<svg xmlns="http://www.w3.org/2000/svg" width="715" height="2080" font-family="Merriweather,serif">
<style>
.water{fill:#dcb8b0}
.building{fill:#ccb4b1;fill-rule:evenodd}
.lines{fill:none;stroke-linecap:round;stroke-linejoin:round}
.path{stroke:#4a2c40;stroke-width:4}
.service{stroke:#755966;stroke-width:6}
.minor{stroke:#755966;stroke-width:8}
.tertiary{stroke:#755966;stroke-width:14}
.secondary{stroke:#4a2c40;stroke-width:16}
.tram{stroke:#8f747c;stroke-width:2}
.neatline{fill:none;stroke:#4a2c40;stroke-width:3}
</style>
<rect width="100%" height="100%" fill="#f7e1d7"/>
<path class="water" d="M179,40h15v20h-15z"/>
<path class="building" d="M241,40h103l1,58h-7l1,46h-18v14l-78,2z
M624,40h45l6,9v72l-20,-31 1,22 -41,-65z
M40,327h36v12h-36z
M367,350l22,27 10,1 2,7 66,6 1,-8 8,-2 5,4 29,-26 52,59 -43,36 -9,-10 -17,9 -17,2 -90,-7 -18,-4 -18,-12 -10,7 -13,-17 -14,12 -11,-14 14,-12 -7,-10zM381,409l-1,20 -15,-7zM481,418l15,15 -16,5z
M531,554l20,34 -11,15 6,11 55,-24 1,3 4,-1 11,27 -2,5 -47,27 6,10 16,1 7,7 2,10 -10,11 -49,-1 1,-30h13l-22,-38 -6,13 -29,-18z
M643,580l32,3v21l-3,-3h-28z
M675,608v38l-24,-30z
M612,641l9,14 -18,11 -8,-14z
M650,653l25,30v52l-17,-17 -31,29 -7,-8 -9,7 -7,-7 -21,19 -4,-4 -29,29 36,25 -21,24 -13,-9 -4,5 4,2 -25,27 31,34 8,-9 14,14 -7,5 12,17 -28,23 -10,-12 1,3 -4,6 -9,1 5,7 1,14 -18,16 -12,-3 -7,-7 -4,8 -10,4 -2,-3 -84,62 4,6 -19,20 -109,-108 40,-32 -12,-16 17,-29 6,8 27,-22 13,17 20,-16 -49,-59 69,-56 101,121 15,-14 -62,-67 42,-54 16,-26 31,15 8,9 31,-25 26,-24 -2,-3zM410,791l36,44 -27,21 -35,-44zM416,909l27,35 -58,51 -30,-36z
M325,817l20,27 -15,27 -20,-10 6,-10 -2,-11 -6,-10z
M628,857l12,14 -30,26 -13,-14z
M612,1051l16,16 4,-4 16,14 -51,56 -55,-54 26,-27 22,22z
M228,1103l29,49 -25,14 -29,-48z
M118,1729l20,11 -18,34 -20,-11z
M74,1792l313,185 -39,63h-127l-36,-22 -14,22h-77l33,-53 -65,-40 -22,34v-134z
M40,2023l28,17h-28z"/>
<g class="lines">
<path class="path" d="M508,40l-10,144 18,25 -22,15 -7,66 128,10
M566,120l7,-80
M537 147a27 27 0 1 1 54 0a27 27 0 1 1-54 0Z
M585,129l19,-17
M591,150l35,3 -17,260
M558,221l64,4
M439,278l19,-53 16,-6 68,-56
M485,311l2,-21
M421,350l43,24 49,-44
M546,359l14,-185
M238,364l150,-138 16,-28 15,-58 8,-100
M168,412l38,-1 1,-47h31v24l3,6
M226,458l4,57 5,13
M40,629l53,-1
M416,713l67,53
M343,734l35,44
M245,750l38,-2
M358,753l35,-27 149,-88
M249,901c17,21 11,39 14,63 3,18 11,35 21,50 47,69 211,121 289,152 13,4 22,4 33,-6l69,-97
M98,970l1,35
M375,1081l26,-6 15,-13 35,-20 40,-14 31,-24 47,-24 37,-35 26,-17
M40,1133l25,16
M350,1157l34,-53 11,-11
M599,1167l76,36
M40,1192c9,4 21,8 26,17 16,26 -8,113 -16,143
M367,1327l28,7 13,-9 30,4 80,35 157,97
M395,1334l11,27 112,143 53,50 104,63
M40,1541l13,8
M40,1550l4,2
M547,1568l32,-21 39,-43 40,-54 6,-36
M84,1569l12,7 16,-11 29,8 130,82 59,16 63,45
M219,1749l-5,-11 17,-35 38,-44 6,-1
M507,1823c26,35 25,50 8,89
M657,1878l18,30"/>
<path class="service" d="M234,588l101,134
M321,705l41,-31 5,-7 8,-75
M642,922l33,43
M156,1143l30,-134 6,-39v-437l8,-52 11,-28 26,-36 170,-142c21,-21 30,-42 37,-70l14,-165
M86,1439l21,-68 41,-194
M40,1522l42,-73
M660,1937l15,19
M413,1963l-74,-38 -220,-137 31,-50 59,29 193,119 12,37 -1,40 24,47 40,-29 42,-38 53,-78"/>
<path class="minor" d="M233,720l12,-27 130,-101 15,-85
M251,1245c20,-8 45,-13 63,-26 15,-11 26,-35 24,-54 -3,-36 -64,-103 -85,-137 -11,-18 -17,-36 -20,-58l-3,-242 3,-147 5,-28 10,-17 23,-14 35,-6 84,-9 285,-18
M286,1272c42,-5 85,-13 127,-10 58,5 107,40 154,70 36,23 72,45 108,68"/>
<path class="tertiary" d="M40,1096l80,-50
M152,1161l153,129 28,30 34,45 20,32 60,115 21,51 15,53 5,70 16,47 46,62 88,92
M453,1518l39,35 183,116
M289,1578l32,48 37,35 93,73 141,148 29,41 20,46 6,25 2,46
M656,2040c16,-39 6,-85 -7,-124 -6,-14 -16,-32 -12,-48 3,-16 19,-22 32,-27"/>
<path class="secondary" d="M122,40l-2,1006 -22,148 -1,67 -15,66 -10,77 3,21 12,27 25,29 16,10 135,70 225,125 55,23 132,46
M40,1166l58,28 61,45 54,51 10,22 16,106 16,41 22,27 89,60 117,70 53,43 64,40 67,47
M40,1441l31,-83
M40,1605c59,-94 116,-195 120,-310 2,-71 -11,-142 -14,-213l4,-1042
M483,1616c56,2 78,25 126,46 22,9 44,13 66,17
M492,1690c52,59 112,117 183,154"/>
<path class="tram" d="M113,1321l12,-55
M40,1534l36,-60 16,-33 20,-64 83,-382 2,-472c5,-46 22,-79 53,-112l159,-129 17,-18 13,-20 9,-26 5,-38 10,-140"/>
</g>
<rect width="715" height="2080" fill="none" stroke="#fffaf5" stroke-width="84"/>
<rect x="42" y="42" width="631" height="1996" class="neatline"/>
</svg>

· · · · · · ·

-- REQUIRED ACTION --
The answer must be the full listing, repeated exactly.

-- EXERCISE OUTPUT --
<svg xmlns="http://www.w3.org/2000/svg" width="715" height="2080" font-family="Merriweather,serif">
<style>
.water{fill:#dcb8b0}
.building{fill:#ccb4b1;fill-rule:evenodd}
.lines{fill:none;stroke-linecap:round;stroke-linejoin:round}
.path{stroke:#4a2c40;stroke-width:4}
.service{stroke:#755966;stroke-width:6}
.minor{stroke:#755966;stroke-width:8}
.tertiary{stroke:#755966;stroke-width:14}
.secondary{stroke:#4a2c40;stroke-width:16}
.tram{stroke:#8f747c;stroke-width:2}
.neatline{fill:none;stroke:#4a2c40;stroke-width:3}
</style>
<rect width="100%" height="100%" fill="#f7e1d7"/>
<path class="water" d="M179,40h15v20h-15z"/>
<path class="building" d="M241,40h103l1,58h-7l1,46h-18v14l-78,2z
M624,40h45l6,9v72l-20,-31 1,22 -41,-65z
M40,327h36v12h-36z
M367,350l22,27 10,1 2,7 66,6 1,-8 8,-2 5,4 29,-26 52,59 -43,36 -9,-10 -17,9 -17,2 -90,-7 -18,-4 -18,-12 -10,7 -13,-17 -14,12 -11,-14 14,-12 -7,-10zM381,409l-1,20 -15,-7zM481,418l15,15 -16,5z
M531,554l20,34 -11,15 6,11 55,-24 1,3 4,-1 11,27 -2,5 -47,27 6,10 16,1 7,7 2,10 -10,11 -49,-1 1,-30h13l-22,-38 -6,13 -29,-18z
M643,580l32,3v21l-3,-3h-28z
M675,608v38l-24,-30z
M612,641l9,14 -18,11 -8,-14z
M650,653l25,30v52l-17,-17 -31,29 -7,-8 -9,7 -7,-7 -21,19 -4,-4 -29,29 36,25 -21,24 -13,-9 -4,5 4,2 -25,27 31,34 8,-9 14,14 -7,5 12,17 -28,23 -10,-12 1,3 -4,6 -9,1 5,7 1,14 -18,16 -12,-3 -7,-7 -4,8 -10,4 -2,-3 -84,62 4,6 -19,20 -109,-108 40,-32 -12,-16 17,-29 6,8 27,-22 13,17 20,-16 -49,-59 69,-56 101,121 15,-14 -62,-67 42,-54 16,-26 31,15 8,9 31,-25 26,-24 -2,-3zM410,791l36,44 -27,21 -35,-44zM416,909l27,35 -58,51 -30,-36z
M325,817l20,27 -15,27 -20,-10 6,-10 -2,-11 -6,-10z
M628,857l12,14 -30,26 -13,-14z
M612,1051l16,16 4,-4 16,14 -51,56 -55,-54 26,-27 22,22z
M228,1103l29,49 -25,14 -29,-48z
M118,1729l20,11 -18,34 -20,-11z
M74,1792l313,185 -39,63h-127l-36,-22 -14,22h-77l33,-53 -65,-40 -22,34v-134z
M40,2023l28,17h-28z"/>
<g class="lines">
<path class="path" d="M508,40l-10,144 18,25 -22,15 -7,66 128,10
M566,120l7,-80
M537 147a27 27 0 1 1 54 0a27 27 0 1 1-54 0Z
M585,129l19,-17
M591,150l35,3 -17,260
M558,221l64,4
M439,278l19,-53 16,-6 68,-56
M485,311l2,-21
M421,350l43,24 49,-44
M546,359l14,-185
M238,364l150,-138 16,-28 15,-58 8,-100
M168,412l38,-1 1,-47h31v24l3,6
M226,458l4,57 5,13
M40,629l53,-1
M416,713l67,53
M343,734l35,44
M245,750l38,-2
M358,753l35,-27 149,-88
M249,901c17,21 11,39 14,63 3,18 11,35 21,50 47,69 211,121 289,152 13,4 22,4 33,-6l69,-97
M98,970l1,35
M375,1081l26,-6 15,-13 35,-20 40,-14 31,-24 47,-24 37,-35 26,-17
M40,1133l25,16
M350,1157l34,-53 11,-11
M599,1167l76,36
M40,1192c9,4 21,8 26,17 16,26 -8,113 -16,143
M367,1327l28,7 13,-9 30,4 80,35 157,97
M395,1334l11,27 112,143 53,50 104,63
M40,1541l13,8
M40,1550l4,2
M547,1568l32,-21 39,-43 40,-54 6,-36
M84,1569l12,7 16,-11 29,8 130,82 59,16 63,45
M219,1749l-5,-11 17,-35 38,-44 6,-1
M507,1823c26,35 25,50 8,89
M657,1878l18,30"/>
<path class="service" d="M234,588l101,134
M321,705l41,-31 5,-7 8,-75
M642,922l33,43
M156,1143l30,-134 6,-39v-437l8,-52 11,-28 26,-36 170,-142c21,-21 30,-42 37,-70l14,-165
M86,1439l21,-68 41,-194
M40,1522l42,-73
M660,1937l15,19
M413,1963l-74,-38 -220,-137 31,-50 59,29 193,119 12,37 -1,40 24,47 40,-29 42,-38 53,-78"/>
<path class="minor" d="M233,720l12,-27 130,-101 15,-85
M251,1245c20,-8 45,-13 63,-26 15,-11 26,-35 24,-54 -3,-36 -64,-103 -85,-137 -11,-18 -17,-36 -20,-58l-3,-242 3,-147 5,-28 10,-17 23,-14 35,-6 84,-9 285,-18
M286,1272c42,-5 85,-13 127,-10 58,5 107,40 154,70 36,23 72,45 108,68"/>
<path class="tertiary" d="M40,1096l80,-50
M152,1161l153,129 28,30 34,45 20,32 60,115 21,51 15,53 5,70 16,47 46,62 88,92
M453,1518l39,35 183,116
M289,1578l32,48 37,35 93,73 141,148 29,41 20,46 6,25 2,46
M656,2040c16,-39 6,-85 -7,-124 -6,-14 -16,-32 -12,-48 3,-16 19,-22 32,-27"/>
<path class="secondary" d="M122,40l-2,1006 -22,148 -1,67 -15,66 -10,77 3,21 12,27 25,29 16,10 135,70 225,125 55,23 132,46
M40,1166l58,28 61,45 54,51 10,22 16,106 16,41 22,27 89,60 117,70 53,43 64,40 67,47
M40,1441l31,-83
M40,1605c59,-94 116,-195 120,-310 2,-71 -11,-142 -14,-213l4,-1042
M483,1616c56,2 78,25 126,46 22,9 44,13 66,17
M492,1690c52,59 112,117 183,154"/>
<path class="tram" d="M113,1321l12,-55
M40,1534l36,-60 16,-33 20,-64 83,-382 2,-472c5,-46 22,-79 53,-112l159,-129 17,-18 13,-20 9,-26 5,-38 10,-140"/>
</g>
<rect width="715" height="2080" fill="none" stroke="#fffaf5" stroke-width="84"/>
<rect x="42" y="42" width="631" height="1996" class="neatline"/>
</svg>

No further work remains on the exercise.